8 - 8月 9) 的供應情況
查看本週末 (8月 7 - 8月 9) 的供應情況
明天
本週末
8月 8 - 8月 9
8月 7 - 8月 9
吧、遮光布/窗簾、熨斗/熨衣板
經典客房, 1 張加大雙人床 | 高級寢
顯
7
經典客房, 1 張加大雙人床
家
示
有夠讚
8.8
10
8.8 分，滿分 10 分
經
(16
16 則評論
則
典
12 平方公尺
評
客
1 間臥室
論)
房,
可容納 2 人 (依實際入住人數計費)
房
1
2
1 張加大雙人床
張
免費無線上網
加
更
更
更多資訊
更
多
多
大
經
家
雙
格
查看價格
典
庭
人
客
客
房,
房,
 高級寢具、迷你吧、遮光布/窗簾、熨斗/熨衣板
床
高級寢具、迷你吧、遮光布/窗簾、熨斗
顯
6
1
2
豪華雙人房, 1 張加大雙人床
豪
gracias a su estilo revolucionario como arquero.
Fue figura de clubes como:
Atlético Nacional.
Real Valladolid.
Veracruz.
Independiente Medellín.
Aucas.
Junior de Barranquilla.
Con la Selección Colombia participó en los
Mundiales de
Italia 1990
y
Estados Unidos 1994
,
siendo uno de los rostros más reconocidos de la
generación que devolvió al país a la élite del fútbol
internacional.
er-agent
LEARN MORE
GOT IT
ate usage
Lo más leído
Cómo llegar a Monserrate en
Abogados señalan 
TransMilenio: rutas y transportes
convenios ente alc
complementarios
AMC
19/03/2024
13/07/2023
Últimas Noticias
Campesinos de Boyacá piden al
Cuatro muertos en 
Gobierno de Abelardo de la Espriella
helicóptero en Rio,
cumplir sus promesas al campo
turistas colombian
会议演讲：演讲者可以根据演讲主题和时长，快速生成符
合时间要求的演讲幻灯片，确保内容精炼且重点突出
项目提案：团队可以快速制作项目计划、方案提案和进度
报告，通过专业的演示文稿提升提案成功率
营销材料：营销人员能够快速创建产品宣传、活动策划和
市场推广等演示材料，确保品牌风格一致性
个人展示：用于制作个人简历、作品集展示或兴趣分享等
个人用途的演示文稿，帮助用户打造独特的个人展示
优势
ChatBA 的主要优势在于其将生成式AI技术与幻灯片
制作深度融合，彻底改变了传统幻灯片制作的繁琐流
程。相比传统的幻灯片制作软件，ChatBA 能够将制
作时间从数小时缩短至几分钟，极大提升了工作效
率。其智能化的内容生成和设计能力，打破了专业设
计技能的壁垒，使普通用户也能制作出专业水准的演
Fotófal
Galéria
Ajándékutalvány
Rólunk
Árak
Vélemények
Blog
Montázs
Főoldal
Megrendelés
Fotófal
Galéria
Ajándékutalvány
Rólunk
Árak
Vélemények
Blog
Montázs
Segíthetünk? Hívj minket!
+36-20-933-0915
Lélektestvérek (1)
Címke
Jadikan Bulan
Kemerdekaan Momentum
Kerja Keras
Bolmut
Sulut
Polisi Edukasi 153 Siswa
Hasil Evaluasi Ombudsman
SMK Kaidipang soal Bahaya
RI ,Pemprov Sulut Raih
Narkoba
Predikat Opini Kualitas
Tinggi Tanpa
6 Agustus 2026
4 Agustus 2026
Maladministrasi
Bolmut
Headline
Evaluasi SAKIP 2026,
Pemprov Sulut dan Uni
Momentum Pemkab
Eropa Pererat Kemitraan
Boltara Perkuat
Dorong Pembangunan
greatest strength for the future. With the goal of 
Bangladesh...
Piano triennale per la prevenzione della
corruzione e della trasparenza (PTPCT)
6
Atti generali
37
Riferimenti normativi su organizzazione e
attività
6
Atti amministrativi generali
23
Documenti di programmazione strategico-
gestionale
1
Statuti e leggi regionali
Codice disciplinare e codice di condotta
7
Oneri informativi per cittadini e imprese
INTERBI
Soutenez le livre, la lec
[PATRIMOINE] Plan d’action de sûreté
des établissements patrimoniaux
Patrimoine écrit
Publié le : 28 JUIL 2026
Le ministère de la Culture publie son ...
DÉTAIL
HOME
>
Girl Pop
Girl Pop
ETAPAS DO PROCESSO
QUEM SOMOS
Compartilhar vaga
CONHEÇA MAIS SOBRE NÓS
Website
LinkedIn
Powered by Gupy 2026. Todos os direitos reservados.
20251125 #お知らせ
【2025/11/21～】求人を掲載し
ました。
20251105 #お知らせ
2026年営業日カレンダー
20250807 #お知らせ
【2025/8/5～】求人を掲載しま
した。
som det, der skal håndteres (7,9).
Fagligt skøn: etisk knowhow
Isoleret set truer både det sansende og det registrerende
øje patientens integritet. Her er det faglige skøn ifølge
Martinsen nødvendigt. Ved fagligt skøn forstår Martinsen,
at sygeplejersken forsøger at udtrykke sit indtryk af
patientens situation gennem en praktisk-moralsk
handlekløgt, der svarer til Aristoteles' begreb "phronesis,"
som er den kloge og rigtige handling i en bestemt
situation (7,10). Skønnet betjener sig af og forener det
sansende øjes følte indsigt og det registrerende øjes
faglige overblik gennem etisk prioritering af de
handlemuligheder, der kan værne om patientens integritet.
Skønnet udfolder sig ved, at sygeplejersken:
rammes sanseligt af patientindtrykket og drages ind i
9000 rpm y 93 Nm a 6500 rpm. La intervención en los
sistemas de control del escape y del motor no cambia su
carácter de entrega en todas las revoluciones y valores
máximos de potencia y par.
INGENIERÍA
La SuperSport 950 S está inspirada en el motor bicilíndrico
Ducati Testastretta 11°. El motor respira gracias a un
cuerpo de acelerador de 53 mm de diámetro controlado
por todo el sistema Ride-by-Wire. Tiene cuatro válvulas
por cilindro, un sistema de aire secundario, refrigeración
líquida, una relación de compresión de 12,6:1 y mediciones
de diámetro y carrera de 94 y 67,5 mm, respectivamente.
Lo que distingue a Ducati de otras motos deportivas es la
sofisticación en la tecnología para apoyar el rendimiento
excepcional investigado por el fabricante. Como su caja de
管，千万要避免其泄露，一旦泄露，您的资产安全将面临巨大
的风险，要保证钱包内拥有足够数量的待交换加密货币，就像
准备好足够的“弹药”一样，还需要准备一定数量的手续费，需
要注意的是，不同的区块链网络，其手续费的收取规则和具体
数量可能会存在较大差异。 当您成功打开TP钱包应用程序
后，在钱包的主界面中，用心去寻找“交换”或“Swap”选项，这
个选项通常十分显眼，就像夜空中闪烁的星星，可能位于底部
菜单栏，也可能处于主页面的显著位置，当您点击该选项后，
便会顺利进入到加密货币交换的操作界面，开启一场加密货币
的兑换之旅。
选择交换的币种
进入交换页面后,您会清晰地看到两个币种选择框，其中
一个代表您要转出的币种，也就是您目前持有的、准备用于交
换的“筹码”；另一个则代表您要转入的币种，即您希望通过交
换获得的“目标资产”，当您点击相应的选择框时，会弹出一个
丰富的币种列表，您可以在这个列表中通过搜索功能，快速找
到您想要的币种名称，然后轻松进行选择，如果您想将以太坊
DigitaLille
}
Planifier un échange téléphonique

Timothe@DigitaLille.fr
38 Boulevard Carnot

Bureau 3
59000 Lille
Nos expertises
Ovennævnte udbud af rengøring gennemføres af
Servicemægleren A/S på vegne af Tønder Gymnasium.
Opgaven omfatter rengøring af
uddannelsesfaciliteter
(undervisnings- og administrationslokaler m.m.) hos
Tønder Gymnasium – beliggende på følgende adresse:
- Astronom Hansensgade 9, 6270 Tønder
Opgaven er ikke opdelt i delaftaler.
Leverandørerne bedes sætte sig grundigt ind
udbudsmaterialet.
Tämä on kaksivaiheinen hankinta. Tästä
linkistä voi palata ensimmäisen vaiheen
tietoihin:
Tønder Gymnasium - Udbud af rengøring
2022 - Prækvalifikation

### [PROBLEM STATEMENT]
Reproduce every line of each item above verbatim, preserving the original order.

### [SOLUTION]
8 - 8月 9) 的供應情況
查看本週末 (8月 7 - 8月 9) 的供應情況
明天
本週末
8月 8 - 8月 9
8月 7 - 8月 9
吧、遮光布/窗簾、熨斗/熨衣板
經典客房, 1 張加大雙人床 | 高級寢
顯
7
經典客房, 1 張加大雙人床
家
示
有夠讚
8.8
10
8.8 分，滿分 10 分
經
(16
16 則評論
則
典
12 平方公尺
評
客
1 間臥室
論)
房,
可容納 2 人 (依實際入住人數計費)
房
1
2
1 張加大雙人床
張
免費無線上網
加
更
更
更多資訊
更
多
多
大
經
家
雙
格
查看價格
典
庭
人
客
客
房,
房,
 高級寢具、迷你吧、遮光布/窗簾、熨斗/熨衣板
床
高級寢具、迷你吧、遮光布/窗簾、熨斗
顯
6
1
2
豪華雙人房, 1 張加大雙人床
豪
gracias a su estilo revolucionario como arquero.
Fue figura de clubes como:
Atlético Nacional.
Real Valladolid.
Veracruz.
Independiente Medellín.
Aucas.
Junior de Barranquilla.
Con la Selección Colombia participó en los
Mundiales de
Italia 1990
y
Estados Unidos 1994
,
siendo uno de los rostros más reconocidos de la
generación que devolvió al país a la élite del fútbol
internacional.
er-agent
LEARN MORE
GOT IT
ate usage
Lo más leído
Cómo llegar a Monserrate en
Abogados señalan 
TransMilenio: rutas y transportes
convenios ente alc
complementarios
AMC
19/03/2024
13/07/2023
Últimas Noticias
Campesinos de Boyacá piden al
Cuatro muertos en 
Gobierno de Abelardo de la Espriella
helicóptero en Rio,
cumplir sus promesas al campo
turistas colombian
会议演讲：演讲者可以根据演讲主题和时长，快速生成符
合时间要求的演讲幻灯片，确保内容精炼且重点突出
项目提案：团队可以快速制作项目计划、方案提案和进度
报告，通过专业的演示文稿提升提案成功率
营销材料：营销人员能够快速创建产品宣传、活动策划和
市场推广等演示材料，确保品牌风格一致性
个人展示：用于制作个人简历、作品集展示或兴趣分享等
个人用途的演示文稿，帮助用户打造独特的个人展示
优势
ChatBA 的主要优势在于其将生成式AI技术与幻灯片
制作深度融合，彻底改变了传统幻灯片制作的繁琐流
程。相比传统的幻灯片制作软件，ChatBA 能够将制
作时间从数小时缩短至几分钟，极大提升了工作效
率。其智能化的内容生成和设计能力，打破了专业设
计技能的壁垒，使普通用户也能制作出专业水准的演
Fotófal
Galéria
Ajándékutalvány
Rólunk
Árak
Vélemények
Blog
Montázs
Főoldal
Megrendelés
Fotófal
Galéria
Ajándékutalvány
Rólunk
Árak
Vélemények
Blog
Montázs
Segíthetünk? Hívj minket!
+36-20-933-0915
Lélektestvérek (1)
Címke
Jadikan Bulan
Kemerdekaan Momentum
Kerja Keras
Bolmut
Sulut
Polisi Edukasi 153 Siswa
Hasil Evaluasi Ombudsman
SMK Kaidipang soal Bahaya
RI ,Pemprov Sulut Raih
Narkoba
Predikat Opini Kualitas
Tinggi Tanpa
6 Agustus 2026
4 Agustus 2026
Maladministrasi
Bolmut
Headline
Evaluasi SAKIP 2026,
Pemprov Sulut dan Uni
Momentum Pemkab
Eropa Pererat Kemitraan
Boltara Perkuat
Dorong Pembangunan
greatest strength for the future. With the goal of 
Bangladesh...
Piano triennale per la prevenzione della
corruzione e della trasparenza (PTPCT)
6
Atti generali
37
Riferimenti normativi su organizzazione e
attività
6
Atti amministrativi generali
23
Documenti di programmazione strategico-
gestionale
1
Statuti e leggi regionali
Codice disciplinare e codice di condotta
7
Oneri informativi per cittadini e imprese
INTERBI
Soutenez le livre, la lec
[PATRIMOINE] Plan d’action de sûreté
des établissements patrimoniaux
Patrimoine écrit
Publié le : 28 JUIL 2026
Le ministère de la Culture publie son ...
DÉTAIL
HOME
>
Girl Pop
Girl Pop
ETAPAS DO PROCESSO
QUEM SOMOS
Compartilhar vaga
CONHEÇA MAIS SOBRE NÓS
Website
LinkedIn
Powered by Gupy 2026. Todos os direitos reservados.
20251125 #お知らせ
【2025/11/21～】求人を掲載し
ました。
20251105 #お知らせ
2026年営業日カレンダー
20250807 #お知らせ
【2025/8/5～】求人を掲載しま
した。
som det, der skal håndteres (7,9).
Fagligt skøn: etisk knowhow
Isoleret set truer både det sansende og det registrerende
øje patientens integritet. Her er det faglige skøn ifølge
Martinsen nødvendigt. Ved fagligt skøn forstår Martinsen,
at sygeplejersken forsøger at udtrykke sit indtryk af
patientens situation gennem en praktisk-moralsk
handlekløgt, der svarer til Aristoteles' begreb "phronesis,"
som er den kloge og rigtige handling i en bestemt
situation (7,10). Skønnet betjener sig af og forener det
sansende øjes følte indsigt og det registrerende øjes
faglige overblik gennem etisk prioritering af de
handlemuligheder, der kan værne om patientens integritet.
Skønnet udfolder sig ved, at sygeplejersken:
rammes sanseligt af patientindtrykket og drages ind i
9000 rpm y 93 Nm a 6500 rpm. La intervención en los
sistemas de control del escape y del motor no cambia su
carácter de entrega en todas las revoluciones y valores
máximos de potencia y par.
INGENIERÍA
La SuperSport 950 S está inspirada en el motor bicilíndrico
Ducati Testastretta 11°. El motor respira gracias a un
cuerpo de acelerador de 53 mm de diámetro controlado
por todo el sistema Ride-by-Wire. Tiene cuatro válvulas
por cilindro, un sistema de aire secundario, refrigeración
líquida, una relación de compresión de 12,6:1 y mediciones
de diámetro y carrera de 94 y 67,5 mm, respectivamente.
Lo que distingue a Ducati de otras motos deportivas es la
sofisticación en la tecnología para apoyar el rendimiento
excepcional investigado por el fabricante. Como su caja de
管，千万要避免其泄露，一旦泄露，您的资产安全将面临巨大
的风险，要保证钱包内拥有足够数量的待交换加密货币，就像
准备好足够的“弹药”一样，还需要准备一定数量的手续费，需
要注意的是，不同的区块链网络，其手续费的收取规则和具体
数量可能会存在较大差异。 当您成功打开TP钱包应用程序
后，在钱包的主界面中，用心去寻找“交换”或“Swap”选项，这
个选项通常十分显眼，就像夜空中闪烁的星星，可能位于底部
菜单栏，也可能处于主页面的显著位置，当您点击该选项后，
便会顺利进入到加密货币交换的操作界面，开启一场加密货币
的兑换之旅。
选择交换的币种
进入交换页面后,您会清晰地看到两个币种选择框，其中
一个代表您要转出的币种，也就是您目前持有的、准备用于交
换的“筹码”；另一个则代表您要转入的币种，即您希望通过交
换获得的“目标资产”，当您点击相应的选择框时，会弹出一个
丰富的币种列表，您可以在这个列表中通过搜索功能，快速找
到您想要的币种名称，然后轻松进行选择，如果您想将以太坊
DigitaLille
}
Planifier un échange téléphonique

Timothe@DigitaLille.fr
38 Boulevard Carnot

Bureau 3
59000 Lille
Nos expertises
Ovennævnte udbud af rengøring gennemføres af
Servicemægleren A/S på vegne af Tønder Gymnasium.
Opgaven omfatter rengøring af
uddannelsesfaciliteter
(undervisnings- og administrationslokaler m.m.) hos
Tønder Gymnasium – beliggende på følgende adresse:
- Astronom Hansensgade 9, 6270 Tønder
Opgaven er ikke opdelt i delaftaler.
Leverandørerne bedes sætte sig grundigt ind
udbudsmaterialet.
Tämä on kaksivaiheinen hankinta. Tästä
linkistä voi palata ensimmäisen vaiheen
tietoihin:
Tønder Gymnasium - Udbud af rengøring
2022 - Prækvalifikation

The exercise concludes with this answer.